Wälivaara et al. [25] and Twetman et al. [30] used the lowest doses of probiotics, in contrast to other studies [24,26,27,28,29], and found no beneficial effects on wound healing. In addition, Wälivaara et al. [25] evaluated the effect of probiotic treatment over a longer period, and Twetman et al. [30] applied a non-validated instrument to assess wound healing. The heterogeneity of these results can also be attributed to differences in the skin microbiome between various regions of the body, such as between drier or more humid areas, or areas with a greater number of sebaceous glands [44]. Beyond this, the studies included in this review did not address the nutritional aspect and gastrointestinal microbiota of individual subjects, although it is known that these factors can influence the wound healing process, as they can affect the immune system. Both malnutrition and dysbiosis are factors that can negatively contribute to proper wound healing [3,4,46]. Therefore, it is important that future studies include the assessment of these factors in wound healing.

Regarding the age range of the patients, previous studies [1,47,48] showed that increasing age is associated with a slight delay in healing, rather than a real loss in its quality. However, it is difficult to identify whether the delay in healing is due to age, or rather diseases that are commonly associated with advancing age. Although the studies included in this review did not evaluate the age of the participants in relation to healing, it is noteworthy that Mohseni et al. found a significant improvement in ulcer healing after probiotic therapy in participants aged 40–85 years [29].

In certain diseases such as epidermolysis bullosa, or in conditions such as diabetic ulcers and extensive burns, in which the healing processes are constant or time-consuming, the need for an effective healing treatment becomes paramount in order to guarantee a better quality of life. Spanos et al. [49] evaluated the impact of the treatment of ulcers and the quality of life of patients with diabetes (n = 103) based on the following items: leisure, physical health, dependence/daily life, negative emotions and concerns about ulcers, and discomfort regarding ulcer care. After treatment, the quality of life significantly improved for all assessment items when compared with before treatment. This highlights the importance of effective healing and its relationship to quality of life as an under-researched topic. Therefore, further studies concerning the use of probiotic therapy should be encouraged, since all efforts to favour the healing process can benefit global health and quality of life, which are often compromised in patients with inflammatory skin conditions.

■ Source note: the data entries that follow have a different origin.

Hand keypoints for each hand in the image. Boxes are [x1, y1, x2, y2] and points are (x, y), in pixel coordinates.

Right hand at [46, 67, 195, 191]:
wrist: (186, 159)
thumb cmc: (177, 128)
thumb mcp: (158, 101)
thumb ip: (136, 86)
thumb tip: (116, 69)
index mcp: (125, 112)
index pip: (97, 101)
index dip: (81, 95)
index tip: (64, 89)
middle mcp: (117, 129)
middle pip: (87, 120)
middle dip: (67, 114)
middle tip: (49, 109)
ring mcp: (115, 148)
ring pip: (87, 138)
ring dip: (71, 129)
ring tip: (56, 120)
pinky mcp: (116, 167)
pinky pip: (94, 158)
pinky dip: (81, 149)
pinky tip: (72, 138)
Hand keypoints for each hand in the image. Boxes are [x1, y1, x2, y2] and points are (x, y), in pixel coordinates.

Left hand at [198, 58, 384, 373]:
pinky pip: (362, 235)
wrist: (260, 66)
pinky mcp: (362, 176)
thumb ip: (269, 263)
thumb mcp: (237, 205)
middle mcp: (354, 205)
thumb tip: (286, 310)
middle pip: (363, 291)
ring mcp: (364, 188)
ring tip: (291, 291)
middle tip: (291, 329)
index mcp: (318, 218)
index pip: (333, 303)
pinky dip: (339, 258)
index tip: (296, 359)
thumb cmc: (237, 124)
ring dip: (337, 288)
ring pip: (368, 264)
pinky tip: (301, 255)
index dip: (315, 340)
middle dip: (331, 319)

The studies included in this review did not report adverse effects on the clinical risk and safety of oral/enteral probiotic therapy. However, a previous report of more than 600 studies examining the safety of probiotics on microorganisms from six genera, found that, despite the actual probiotic clinical trials showing no evidence of increased risk, the present literature is not well-equipped to answer questions about probiotic safety based on intervention studies with assurance [50].

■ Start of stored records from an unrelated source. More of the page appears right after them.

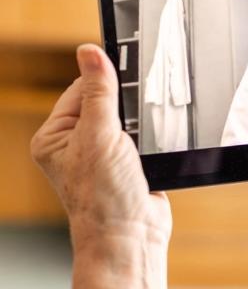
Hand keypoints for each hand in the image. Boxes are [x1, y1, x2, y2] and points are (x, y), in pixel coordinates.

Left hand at [31, 44, 171, 288]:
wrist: (132, 236)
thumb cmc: (104, 197)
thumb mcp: (100, 135)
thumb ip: (99, 92)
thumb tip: (90, 52)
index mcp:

The strengths of this review are the originality of the study, as well as the methods and expert search strategies used. However, the main limitation is the low certainty of the evidence, due to the small number of studies evaluating the outcomes of interest. This may be because the use of probiotics to treat several types of wounds is an emerging topic of interest. There is also notable variation in the scales used to evaluate the effects of probiotics on wound healing, which made it impossible for us to conduct a meta-analysis.

5. Conclusions

We found few studies that have investigated the relationship between probiotic therapy and wound healing. Furthermore, among the studies included in this review, we observed a wide variety of probiotic strains used, types of wounds, and target populations, which prevented us from drawing clear conclusions regarding the effectiveness of probiotic therapy for wound healing. However, we found no marked increase in wound healing time or adverse effects in any of the included studies, highlighting this as a promising field for further clinical investigation.